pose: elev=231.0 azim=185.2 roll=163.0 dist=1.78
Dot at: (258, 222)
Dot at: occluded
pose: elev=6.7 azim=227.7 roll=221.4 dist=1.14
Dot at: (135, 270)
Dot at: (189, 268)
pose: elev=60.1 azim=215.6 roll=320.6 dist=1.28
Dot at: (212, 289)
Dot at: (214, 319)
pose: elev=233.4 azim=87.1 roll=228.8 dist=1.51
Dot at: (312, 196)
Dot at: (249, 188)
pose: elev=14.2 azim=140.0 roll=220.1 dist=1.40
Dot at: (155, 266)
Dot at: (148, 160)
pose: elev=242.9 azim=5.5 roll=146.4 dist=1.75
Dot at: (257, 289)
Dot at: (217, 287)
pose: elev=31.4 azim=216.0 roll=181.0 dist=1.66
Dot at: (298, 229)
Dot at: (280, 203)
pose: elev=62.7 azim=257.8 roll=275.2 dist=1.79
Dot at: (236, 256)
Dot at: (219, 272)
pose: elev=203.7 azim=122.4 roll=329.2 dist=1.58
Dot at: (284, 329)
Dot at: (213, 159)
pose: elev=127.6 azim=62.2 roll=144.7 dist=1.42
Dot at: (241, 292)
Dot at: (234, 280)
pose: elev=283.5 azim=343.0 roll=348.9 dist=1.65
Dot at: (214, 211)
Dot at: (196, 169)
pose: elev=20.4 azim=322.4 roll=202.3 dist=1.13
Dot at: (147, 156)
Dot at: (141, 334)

________________

Copy every line of the material above verbatim, keeping the original order and formatting.

pose: elev=231.0 azim=185.2 roll=163.0 dist=1.78
Dot at: (258, 222)
Dot at: occluded
pose: elev=6.7 azim=227.7 roll=221.4 dist=1.14
Dot at: (135, 270)
Dot at: (189, 268)
pose: elev=60.1 azim=215.6 roll=320.6 dist=1.28
Dot at: (212, 289)
Dot at: (214, 319)
pose: elev=233.4 azim=87.1 roll=228.8 dist=1.51
Dot at: (312, 196)
Dot at: (249, 188)
pose: elev=14.2 azim=140.0 roll=220.1 dist=1.40
Dot at: (155, 266)
Dot at: (148, 160)
pose: elev=242.9 azim=5.5 roll=146.4 dist=1.75
Dot at: (257, 289)
Dot at: (217, 287)
pose: elev=31.4 azim=216.0 roll=181.0 dist=1.66
Dot at: (298, 229)
Dot at: (280, 203)
pose: elev=62.7 azim=257.8 roll=275.2 dist=1.79
Dot at: (236, 256)
Dot at: (219, 272)
pose: elev=203.7 azim=122.4 roll=329.2 dist=1.58
Dot at: (284, 329)
Dot at: (213, 159)
pose: elev=127.6 azim=62.2 roll=144.7 dist=1.42
Dot at: (241, 292)
Dot at: (234, 280)
pose: elev=283.5 azim=343.0 roll=348.9 dist=1.65
Dot at: (214, 211)
Dot at: (196, 169)
pose: elev=20.4 azim=322.4 roll=202.3 dist=1.13
Dot at: (147, 156)
Dot at: (141, 334)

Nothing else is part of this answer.